To do
Leave every picture out, and retype all the remaining records exactly.

%%

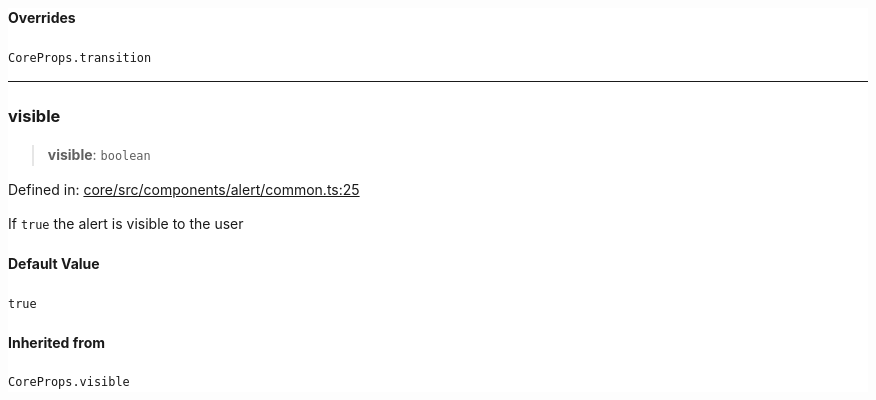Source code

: #### Overrides

`CoreProps.transition`

***

### visible

> **visible**: `boolean`

Defined in: [core/src/components/alert/common.ts:25](https://github.com/AmadeusITGroup/AgnosUI/blob/863721bb9c0a8edf231e6372cee0ac10a1361a9b/core/src/components/alert/common.ts#L25)

If `true` the alert is visible to the user

#### Default Value

`true`

#### Inherited from

`CoreProps.visible`
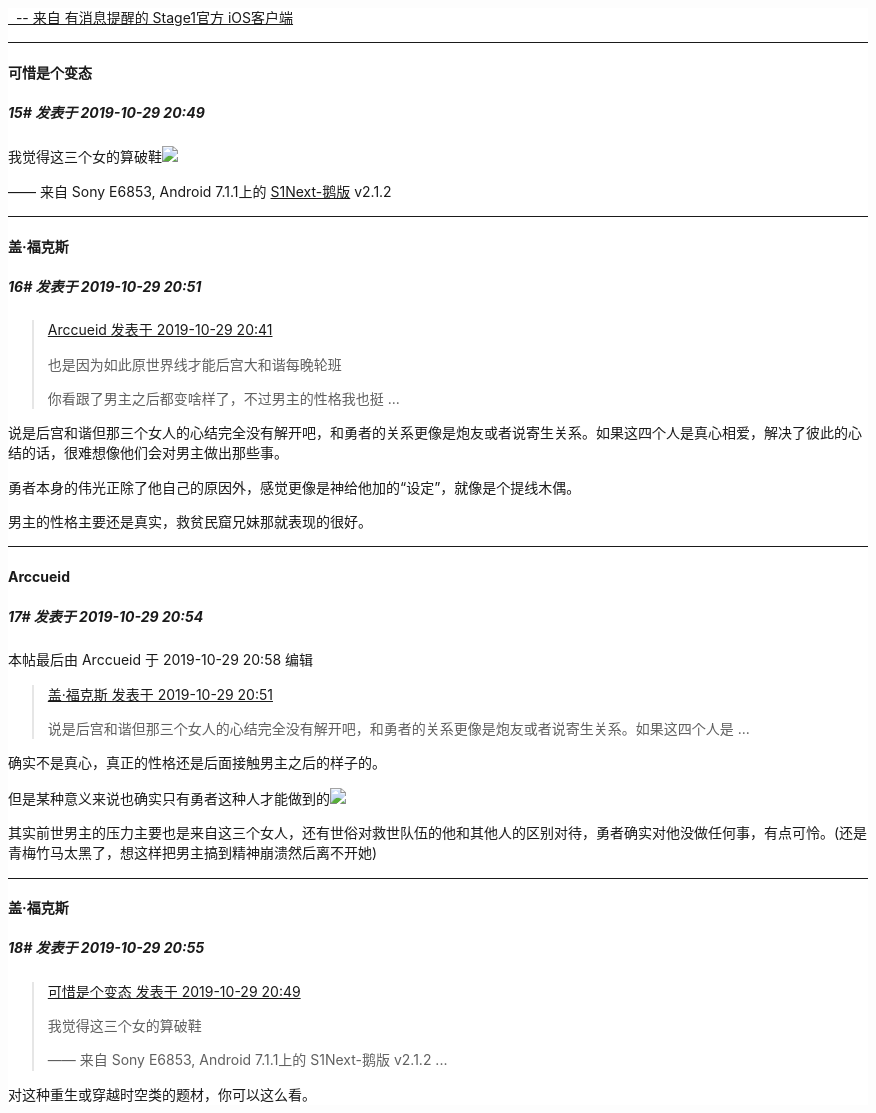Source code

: [  -- 来自 有消息提醒的 Stage1官方 iOS客户端](https://itunes.apple.com/fi/app/saraba1st/id1221237470?mt=8)

*****

####  可惜是个变态  
##### 15#       发表于 2019-10-29 20:49

我觉得这三个女的算破鞋<img src="https://static.saraba1st.com/image/smiley/face2017/037.png" referrerpolicy="no-referrer">

—— 来自 Sony E6853, Android 7.1.1上的 [S1Next-鹅版](https://github.com/ykrank/S1-Next/releases) v2.1.2

*****

####  盖·福克斯  
##### 16#       发表于 2019-10-29 20:51

<blockquote><a href="httphttps://bbs.saraba1st.com/2b/forum.php?mod=redirect&amp;goto=findpost&amp;pid=45344967&amp;ptid=1862152" target="_blank">Arccueid 发表于 2019-10-29 20:41</a>

也是因为如此原世界线才能后宫大和谐每晚轮班

你看跟了男主之后都变啥样了，不过男主的性格我也挺 ...</blockquote>
说是后宫和谐但那三个女人的心结完全没有解开吧，和勇者的关系更像是炮友或者说寄生关系。如果这四个人是真心相爱，解决了彼此的心结的话，很难想像他们会对男主做出那些事。

勇者本身的伟光正除了他自己的原因外，感觉更像是神给他加的“设定”，就像是个提线木偶。

男主的性格主要还是真实，救贫民窟兄妹那就表现的很好。

*****

####  Arccueid  
##### 17#       发表于 2019-10-29 20:54

 本帖最后由 Arccueid 于 2019-10-29 20:58 编辑 
<blockquote><a href="httphttps://bbs.saraba1st.com/2b/forum.php?mod=redirect&amp;goto=findpost&amp;pid=45345031&amp;ptid=1862152" target="_blank">盖·福克斯 发表于 2019-10-29 20:51</a>

说是后宫和谐但那三个女人的心结完全没有解开吧，和勇者的关系更像是炮友或者说寄生关系。如果这四个人是 ...</blockquote>
确实不是真心，真正的性格还是后面接触男主之后的样子的。

但是某种意义来说也确实只有勇者这种人才能做到的<img src="https://static.saraba1st.com/image/smiley/face2017/066.png" referrerpolicy="no-referrer">

其实前世男主的压力主要也是来自这三个女人，还有世俗对救世队伍的他和其他人的区别对待，勇者确实对他没做任何事，有点可怜。(还是青梅竹马太黑了，想这样把男主搞到精神崩溃然后离不开她)

*****

####  盖·福克斯  
##### 18#       发表于 2019-10-29 20:55

<blockquote><a href="httphttps://bbs.saraba1st.com/2b/forum.php?mod=redirect&amp;goto=findpost&amp;pid=45345017&amp;ptid=1862152" target="_blank">可惜是个变态 发表于 2019-10-29 20:49</a>

我觉得这三个女的算破鞋

—— 来自 Sony E6853, Android 7.1.1上的 S1Next-鹅版 v2.1.2 ...</blockquote>
对这种重生或穿越时空类的题材，你可以这么看。
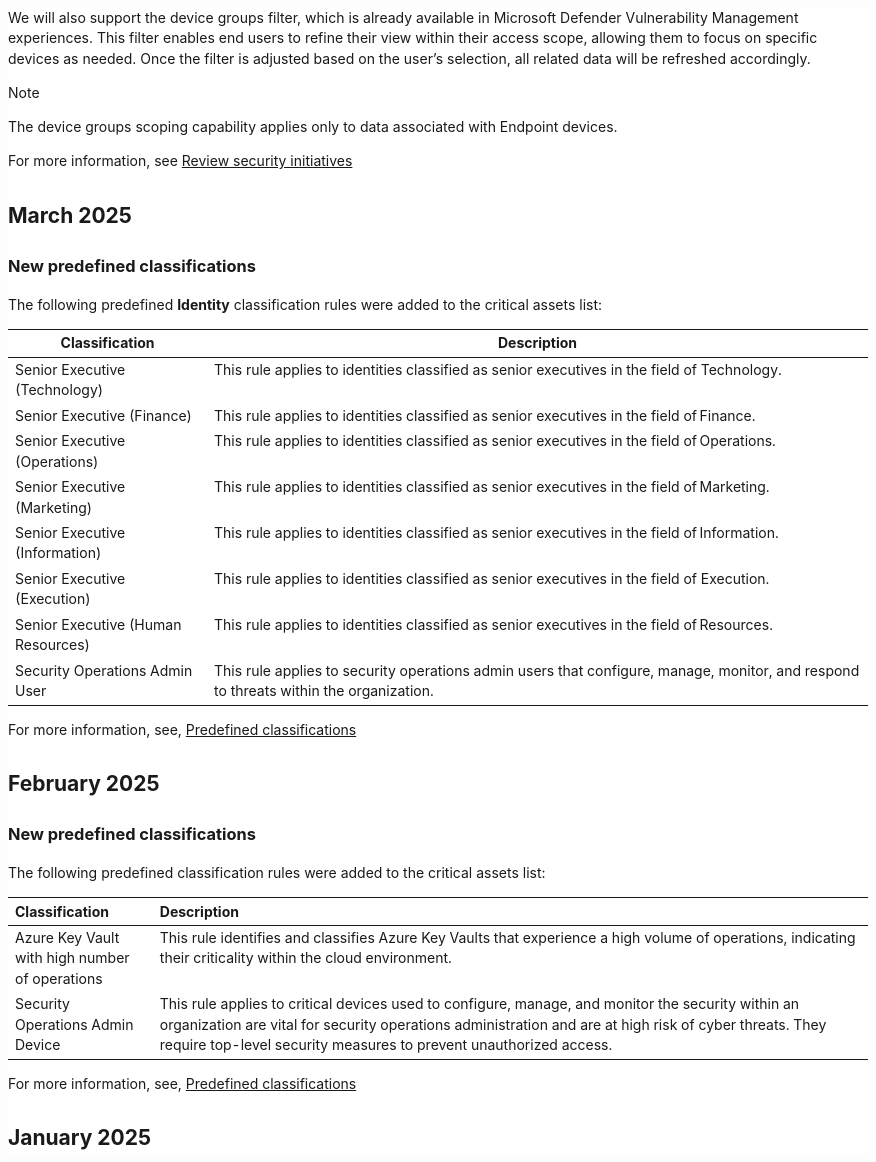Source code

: We will also support the device groups filter, which is already available in Microsoft Defender Vulnerability Management experiences. This filter enables end users to refine their view within their access scope, allowing them to focus on specific devices as needed. Once the filter is adjusted based on the user’s selection, all related data will be refreshed accordingly.

> [!NOTE]
> The device groups scoping capability applies only to data associated with Endpoint devices.

For more information, see [Review security initiatives](initiatives.md)

## March 2025

### New predefined classifications

The following predefined **Identity** classification rules were added to the critical assets list:

| Classification                     | Description                                                  |
| ---------------------------------- | ------------------------------------------------------------ |
| Senior Executive (Technology)      | This rule applies to identities classified as senior executives in the field of Technology. |
| Senior Executive (Finance)         | This rule applies to identities classified as senior executives in the field of Finance. |
| Senior Executive (Operations)      | This rule applies to identities classified as senior executives in the field of Operations. |
| Senior Executive (Marketing)   | This rule applies to identities classified as senior executives in the field of Marketing. |
| Senior Executive (Information)     | This rule applies to identities classified as senior executives in the field of Information. |
| Senior Executive (Execution)       | This rule applies to identities classified as senior executives in the field of Execution. |
| Senior Executive (Human Resources) | This rule applies to identities classified as senior executives in the field of Resources. |
| Security Operations Admin User              | This rule applies to security operations admin users that configure, manage, monitor, and respond to threats within the organization. |

For more information, see, [Predefined classifications](predefined-classification-rules-and-levels.md)

## February 2025

### New predefined classifications

The following predefined classification rules were added to the critical assets list:

| Classification                                       | Description                                                  |
| :--------------------------------------------------- | :----------------------------------------------------------- |
| Azure Key Vault with high number of operations       | This rule identifies and classifies Azure Key Vaults that experience a high volume of operations, indicating their criticality within the cloud environment. |
| Security Operations Admin Device        | This rule applies to critical devices used to configure, manage, and monitor the security within an organization are vital for security operations administration and are at high risk of cyber threats. They require top-level security measures to prevent unauthorized access. |

For more information, see, [Predefined classifications](predefined-classification-rules-and-levels.md)

## January 2025
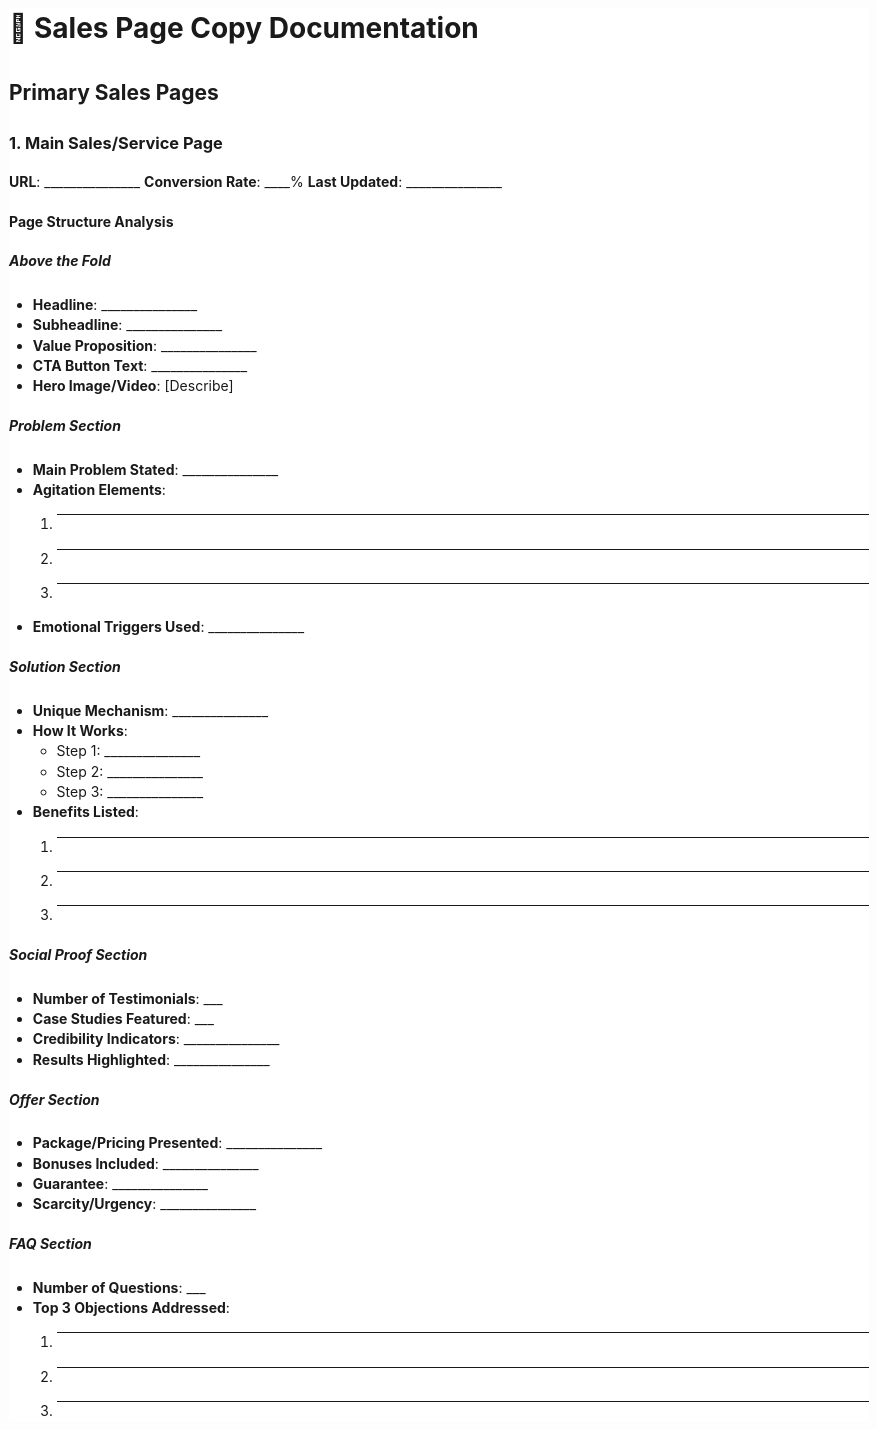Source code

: # 📄 Sales Page Copy Documentation

## Primary Sales Pages

### 1. Main Sales/Service Page
**URL**: _______________
**Conversion Rate**: ____%
**Last Updated**: _______________

#### Page Structure Analysis

##### Above the Fold
- **Headline**: _______________
- **Subheadline**: _______________
- **Value Proposition**: _______________
- **CTA Button Text**: _______________
- **Hero Image/Video**: [Describe]

##### Problem Section
- **Main Problem Stated**: _______________
- **Agitation Elements**: 
  1. _______________
  2. _______________
  3. _______________
- **Emotional Triggers Used**: _______________

##### Solution Section
- **Unique Mechanism**: _______________
- **How It Works**:
  - Step 1: _______________
  - Step 2: _______________
  - Step 3: _______________
- **Benefits Listed**:
  1. _______________
  2. _______________
  3. _______________

##### Social Proof Section
- **Number of Testimonials**: ___
- **Case Studies Featured**: ___
- **Credibility Indicators**: _______________
- **Results Highlighted**: _______________

##### Offer Section
- **Package/Pricing Presented**: _______________
- **Bonuses Included**: _______________
- **Guarantee**: _______________
- **Scarcity/Urgency**: _______________

##### FAQ Section
- **Number of Questions**: ___
- **Top 3 Objections Addressed**:
  1. _______________
  2. _______________
  3. _______________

%%

Written reply
Source code

: #### Overrides

`CoreProps.transition`

***

### visible

> **visible**: `boolean`

Defined in: [core/src/components/alert/common.ts:25](https://github.com/AmadeusITGroup/AgnosUI/blob/863721bb9c0a8edf231e6372cee0ac10a1361a9b/core/src/components/alert/common.ts#L25)

If `true` the alert is visible to the user

#### Default Value

`true`

#### Inherited from

`CoreProps.visible`
Source code

: [  -- 来自 有消息提醒的 Stage1官方 iOS客户端](https://itunes.apple.com/fi/app/saraba1st/id1221237470?mt=8)

*****

####  可惜是个变态  
##### 15#       发表于 2019-10-29 20:49

我觉得这三个女的算破鞋<img src="https://static.saraba1st.com/image/smiley/face2017/037.png" referrerpolicy="no-referrer">

—— 来自 Sony E6853, Android 7.1.1上的 [S1Next-鹅版](https://github.com/ykrank/S1-Next/releases) v2.1.2

*****

####  盖·福克斯  
##### 16#       发表于 2019-10-29 20:51

<blockquote><a href="httphttps://bbs.saraba1st.com/2b/forum.php?mod=redirect&amp;goto=findpost&amp;pid=45344967&amp;ptid=1862152" target="_blank">Arccueid 发表于 2019-10-29 20:41</a>

也是因为如此原世界线才能后宫大和谐每晚轮班

你看跟了男主之后都变啥样了，不过男主的性格我也挺 ...</blockquote>
说是后宫和谐但那三个女人的心结完全没有解开吧，和勇者的关系更像是炮友或者说寄生关系。如果这四个人是真心相爱，解决了彼此的心结的话，很难想像他们会对男主做出那些事。

勇者本身的伟光正除了他自己的原因外，感觉更像是神给他加的“设定”，就像是个提线木偶。

男主的性格主要还是真实，救贫民窟兄妹那就表现的很好。

*****

####  Arccueid  
##### 17#       发表于 2019-10-29 20:54

 本帖最后由 Arccueid 于 2019-10-29 20:58 编辑 
<blockquote><a href="httphttps://bbs.saraba1st.com/2b/forum.php?mod=redirect&amp;goto=findpost&amp;pid=45345031&amp;ptid=1862152" target="_blank">盖·福克斯 发表于 2019-10-29 20:51</a>

说是后宫和谐但那三个女人的心结完全没有解开吧，和勇者的关系更像是炮友或者说寄生关系。如果这四个人是 ...</blockquote>
确实不是真心，真正的性格还是后面接触男主之后的样子的。

但是某种意义来说也确实只有勇者这种人才能做到的<img src="https://static.saraba1st.com/image/smiley/face2017/066.png" referrerpolicy="no-referrer">

其实前世男主的压力主要也是来自这三个女人，还有世俗对救世队伍的他和其他人的区别对待，勇者确实对他没做任何事，有点可怜。(还是青梅竹马太黑了，想这样把男主搞到精神崩溃然后离不开她)

*****

####  盖·福克斯  
##### 18#       发表于 2019-10-29 20:55

<blockquote><a href="httphttps://bbs.saraba1st.com/2b/forum.php?mod=redirect&amp;goto=findpost&amp;pid=45345017&amp;ptid=1862152" target="_blank">可惜是个变态 发表于 2019-10-29 20:49</a>

我觉得这三个女的算破鞋

—— 来自 Sony E6853, Android 7.1.1上的 S1Next-鹅版 v2.1.2 ...</blockquote>
对这种重生或穿越时空类的题材，你可以这么看。
Source code

: We will also support the device groups filter, which is already available in Microsoft Defender Vulnerability Management experiences. This filter enables end users to refine their view within their access scope, allowing them to focus on specific devices as needed. Once the filter is adjusted based on the user’s selection, all related data will be refreshed accordingly.

> [!NOTE]
> The device groups scoping capability applies only to data associated with Endpoint devices.

For more information, see [Review security initiatives](initiatives.md)

## March 2025

### New predefined classifications

The following predefined **Identity** classification rules were added to the critical assets list:

| Classification                     | Description                                                  |
| ---------------------------------- | ------------------------------------------------------------ |
| Senior Executive (Technology)      | This rule applies to identities classified as senior executives in the field of Technology. |
| Senior Executive (Finance)         | This rule applies to identities classified as senior executives in the field of Finance. |
| Senior Executive (Operations)      | This rule applies to identities classified as senior executives in the field of Operations. |
| Senior Executive (Marketing)   | This rule applies to identities classified as senior executives in the field of Marketing. |
| Senior Executive (Information)     | This rule applies to identities classified as senior executives in the field of Information. |
| Senior Executive (Execution)       | This rule applies to identities classified as senior executives in the field of Execution. |
| Senior Executive (Human Resources) | This rule applies to identities classified as senior executives in the field of Resources. |
| Security Operations Admin User              | This rule applies to security operations admin users that configure, manage, monitor, and respond to threats within the organization. |

For more information, see, [Predefined classifications](predefined-classification-rules-and-levels.md)

## February 2025

### New predefined classifications

The following predefined classification rules were added to the critical assets list:

| Classification                                       | Description                                                  |
| :--------------------------------------------------- | :----------------------------------------------------------- |
| Azure Key Vault with high number of operations       | This rule identifies and classifies Azure Key Vaults that experience a high volume of operations, indicating their criticality within the cloud environment. |
| Security Operations Admin Device        | This rule applies to critical devices used to configure, manage, and monitor the security within an organization are vital for security operations administration and are at high risk of cyber threats. They require top-level security measures to prevent unauthorized access. |

For more information, see, [Predefined classifications](predefined-classification-rules-and-levels.md)

## January 2025
Source code

: # 📄 Sales Page Copy Documentation

## Primary Sales Pages

### 1. Main Sales/Service Page
**URL**: _______________
**Conversion Rate**: ____%
**Last Updated**: _______________

#### Page Structure Analysis

##### Above the Fold
- **Headline**: _______________
- **Subheadline**: _______________
- **Value Proposition**: _______________
- **CTA Button Text**: _______________
- **Hero Image/Video**: [Describe]

##### Problem Section
- **Main Problem Stated**: _______________
- **Agitation Elements**: 
  1. _______________
  2. _______________
  3. _______________
- **Emotional Triggers Used**: _______________

##### Solution Section
- **Unique Mechanism**: _______________
- **How It Works**:
  - Step 1: _______________
  - Step 2: _______________
  - Step 3: _______________
- **Benefits Listed**:
  1. _______________
  2. _______________
  3. _______________

##### Social Proof Section
- **Number of Testimonials**: ___
- **Case Studies Featured**: ___
- **Credibility Indicators**: _______________
- **Results Highlighted**: _______________

##### Offer Section
- **Package/Pricing Presented**: _______________
- **Bonuses Included**: _______________
- **Guarantee**: _______________
- **Scarcity/Urgency**: _______________

##### FAQ Section
- **Number of Questions**: ___
- **Top 3 Objections Addressed**:
  1. _______________
  2. _______________
  3. _______________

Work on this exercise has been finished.